--- WHAT IS REQUIRED ---
Please retype the entries exactly as they stand, leaving out any pictures.

--- THE INPUT ---
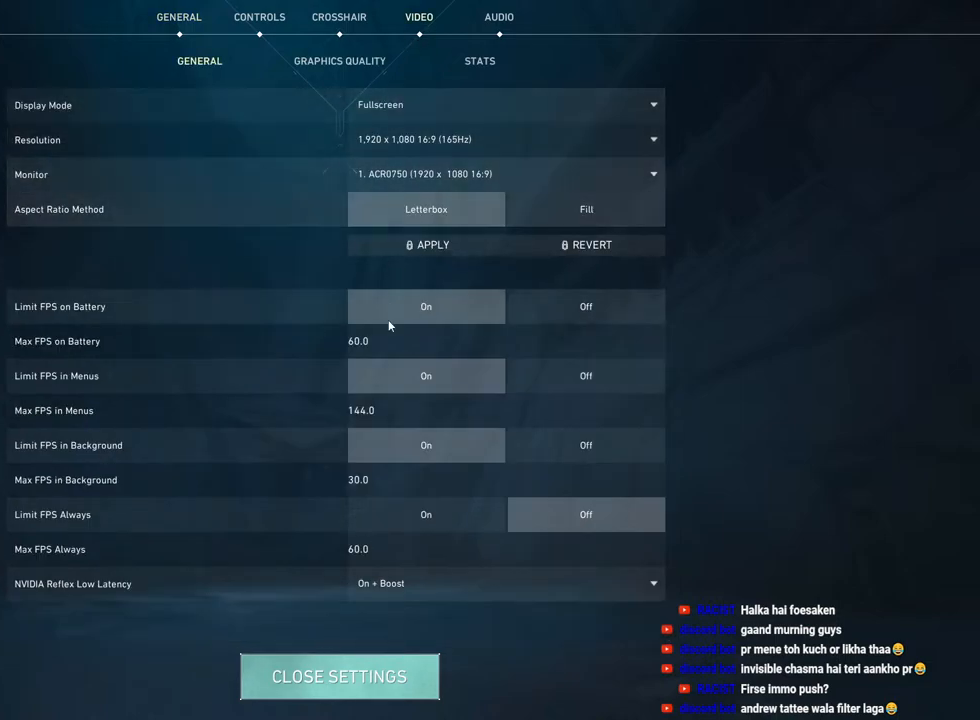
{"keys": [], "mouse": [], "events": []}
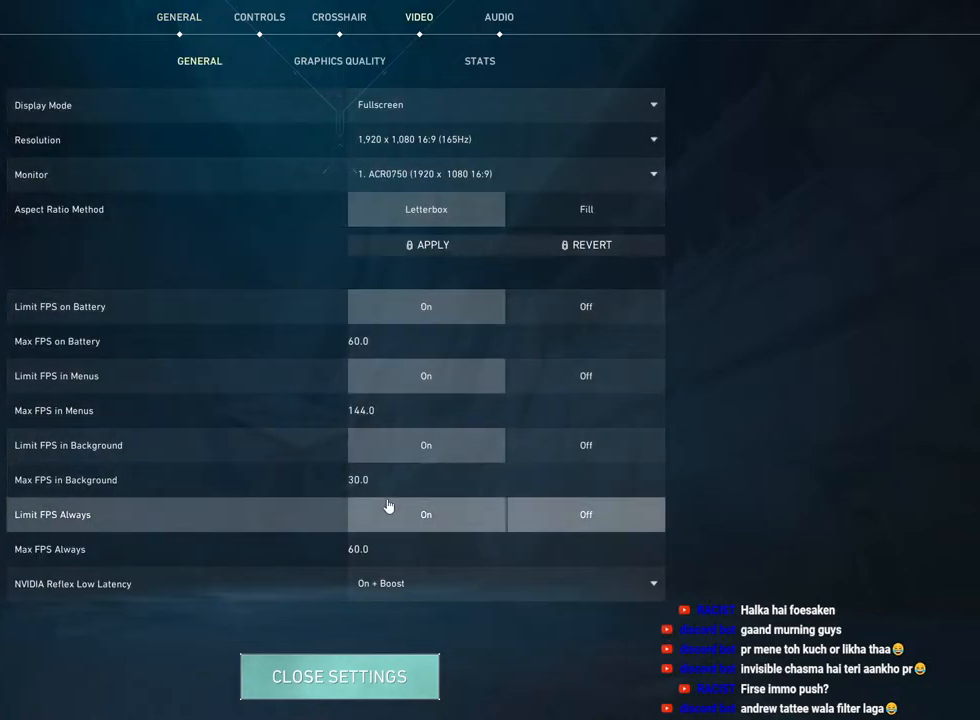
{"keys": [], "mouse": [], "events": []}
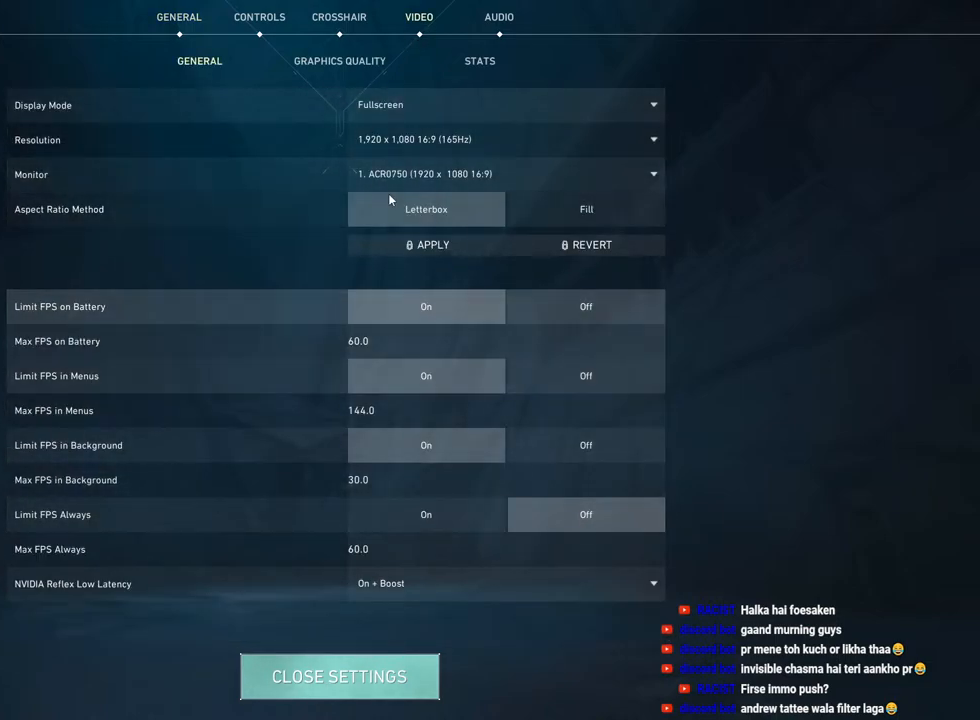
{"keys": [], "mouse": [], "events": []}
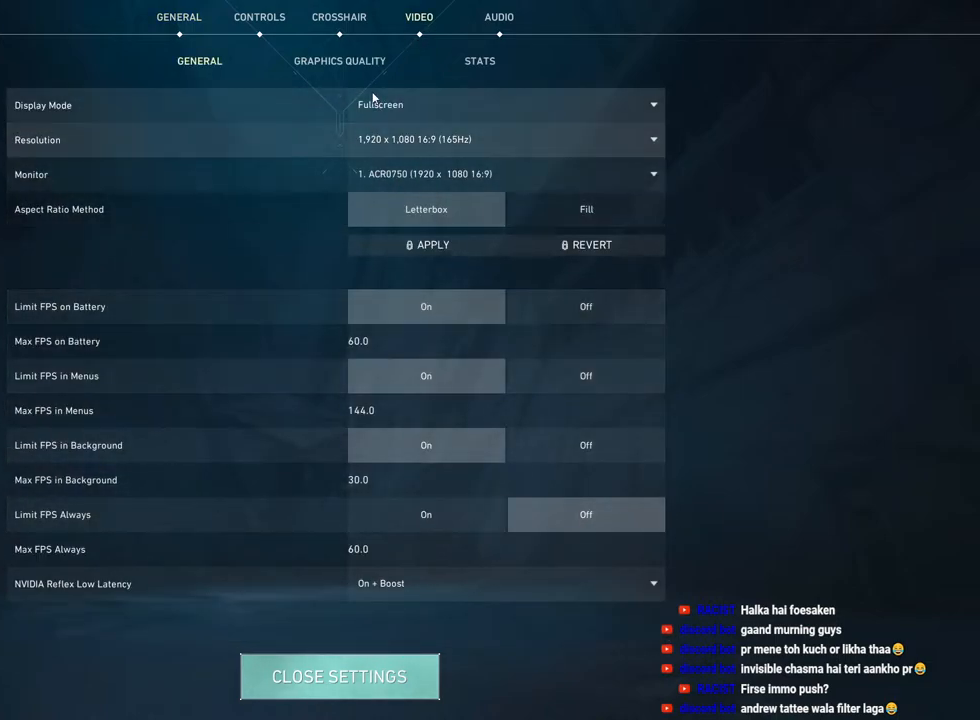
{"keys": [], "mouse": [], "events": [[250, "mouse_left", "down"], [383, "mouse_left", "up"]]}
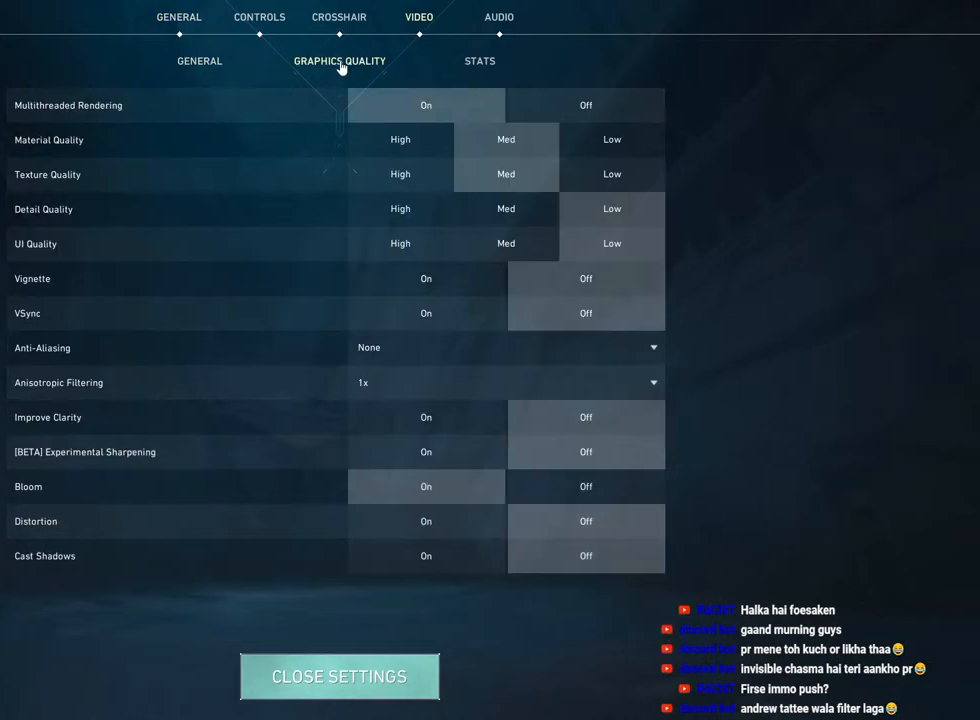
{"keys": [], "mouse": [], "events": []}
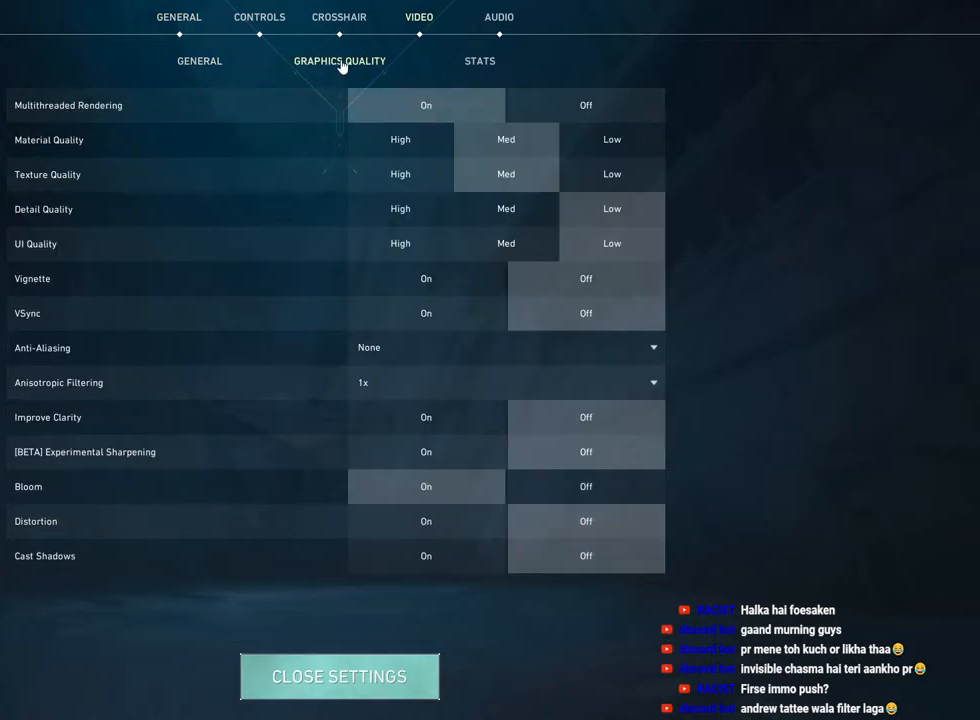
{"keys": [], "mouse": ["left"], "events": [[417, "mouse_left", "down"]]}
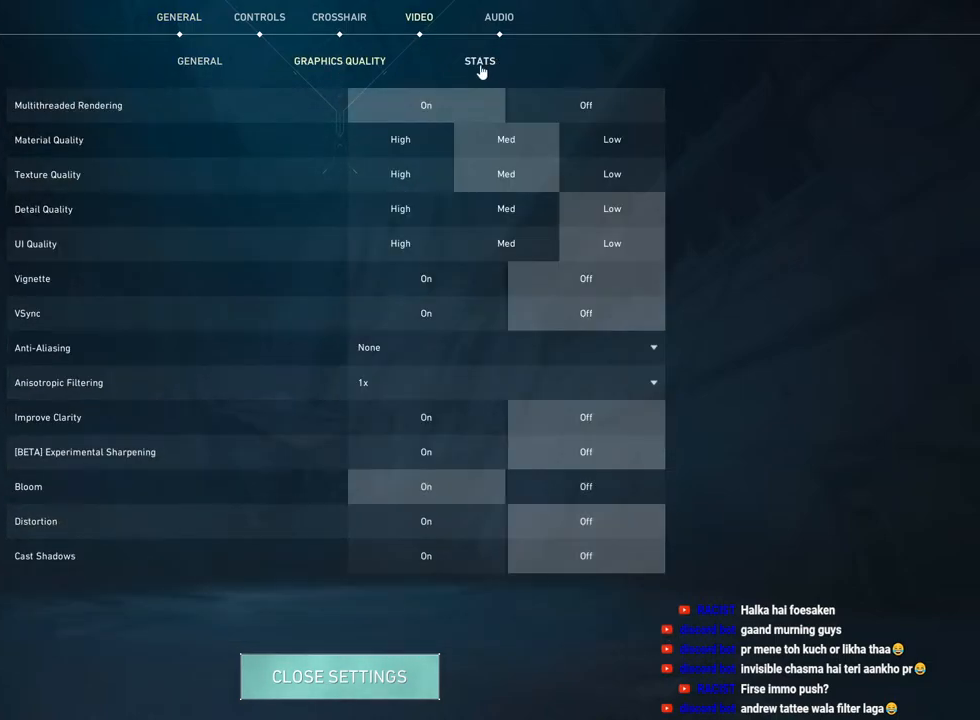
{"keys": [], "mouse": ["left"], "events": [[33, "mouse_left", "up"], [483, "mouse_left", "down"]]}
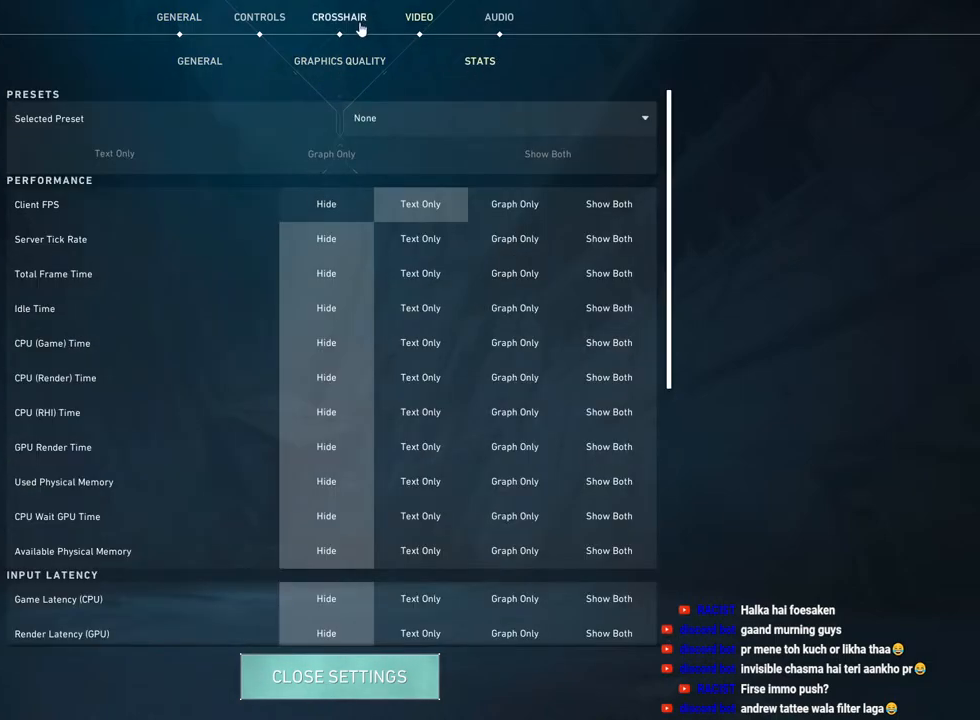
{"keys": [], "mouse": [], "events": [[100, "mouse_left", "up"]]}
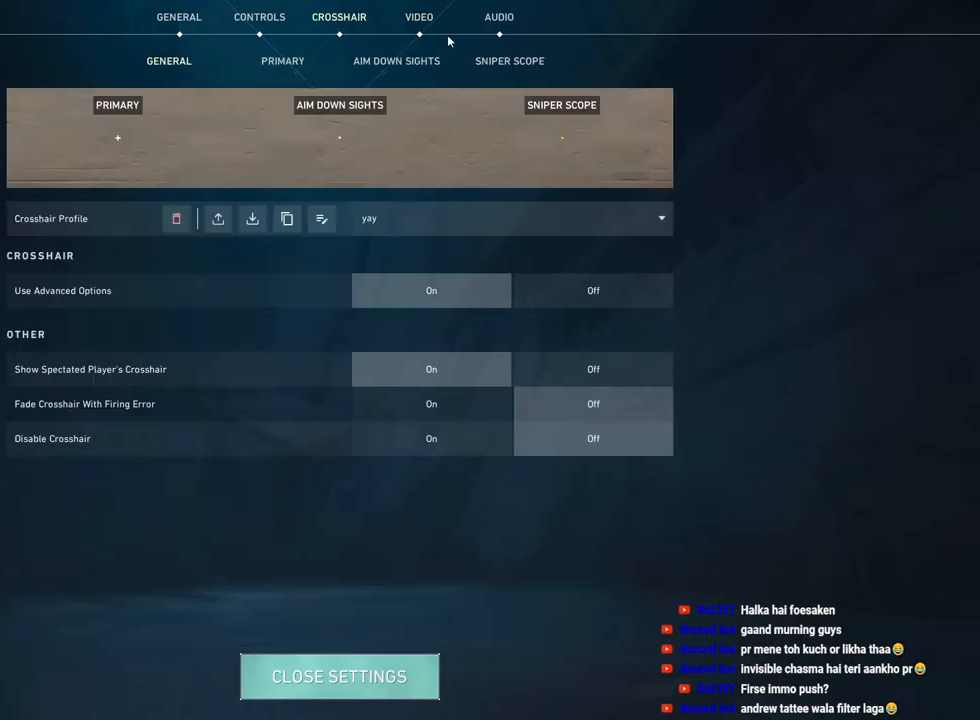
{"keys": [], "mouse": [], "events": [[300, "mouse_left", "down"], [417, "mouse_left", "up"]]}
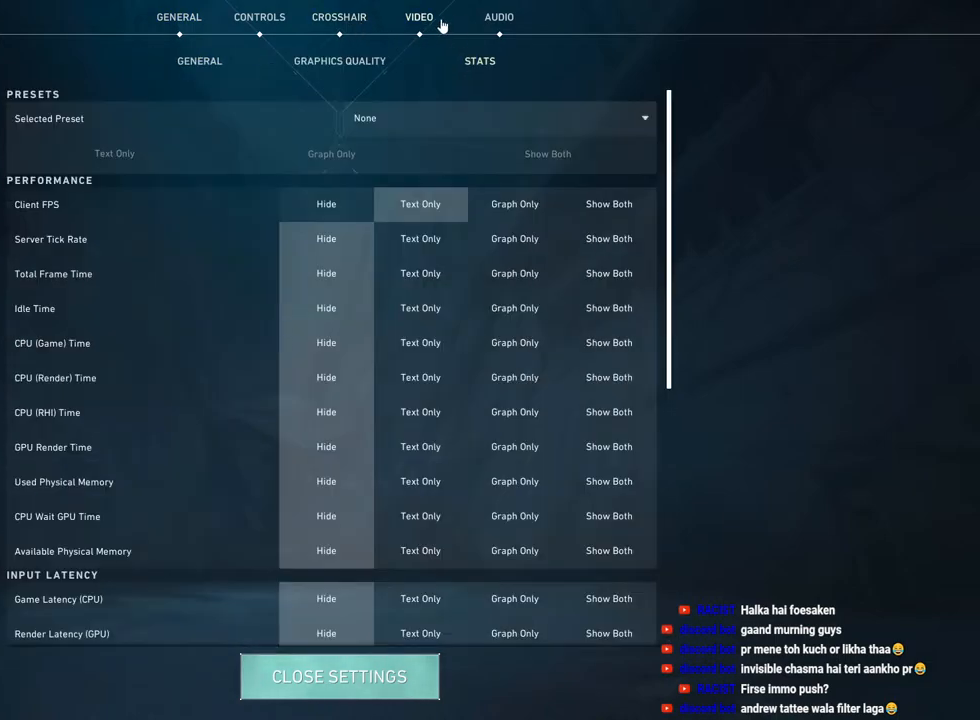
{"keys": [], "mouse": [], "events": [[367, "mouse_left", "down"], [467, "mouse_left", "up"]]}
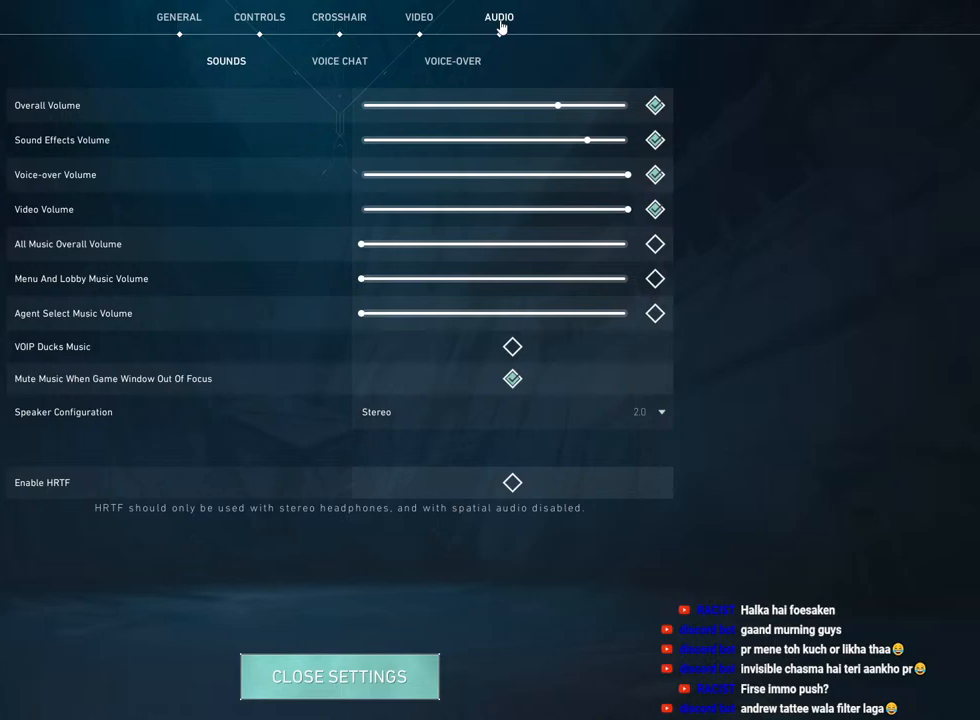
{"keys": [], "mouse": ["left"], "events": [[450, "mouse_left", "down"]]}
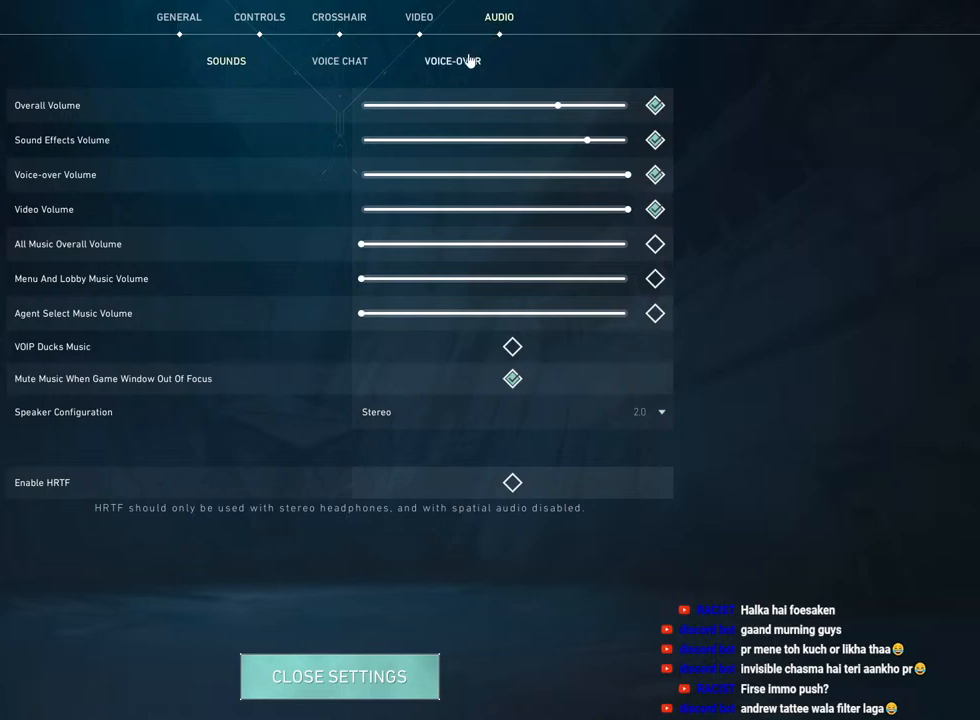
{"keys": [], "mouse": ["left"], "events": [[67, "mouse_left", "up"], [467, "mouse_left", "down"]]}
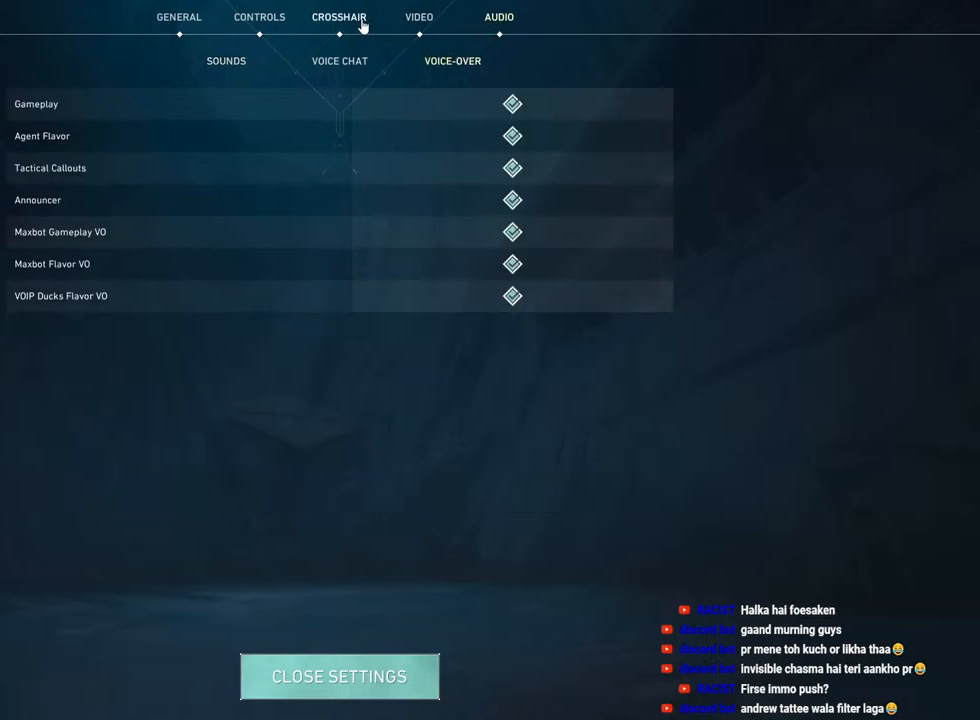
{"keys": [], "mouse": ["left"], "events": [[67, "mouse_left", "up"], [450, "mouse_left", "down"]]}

--- OUTPUT OF THE EXERCISE ---
{"keys": [], "mouse": [], "events": []}
{"keys": [], "mouse": [], "events": []}
{"keys": [], "mouse": [], "events": []}
{"keys": [], "mouse": [], "events": [[250, "mouse_left", "down"], [383, "mouse_left", "up"]]}
{"keys": [], "mouse": [], "events": []}
{"keys": [], "mouse": ["left"], "events": [[417, "mouse_left", "down"]]}
{"keys": [], "mouse": ["left"], "events": [[33, "mouse_left", "up"], [483, "mouse_left", "down"]]}
{"keys": [], "mouse": [], "events": [[100, "mouse_left", "up"]]}
{"keys": [], "mouse": [], "events": [[300, "mouse_left", "down"], [417, "mouse_left", "up"]]}
{"keys": [], "mouse": [], "events": [[367, "mouse_left", "down"], [467, "mouse_left", "up"]]}
{"keys": [], "mouse": ["left"], "events": [[450, "mouse_left", "down"]]}
{"keys": [], "mouse": ["left"], "events": [[67, "mouse_left", "up"], [467, "mouse_left", "down"]]}
{"keys": [], "mouse": ["left"], "events": [[67, "mouse_left", "up"], [450, "mouse_left", "down"]]}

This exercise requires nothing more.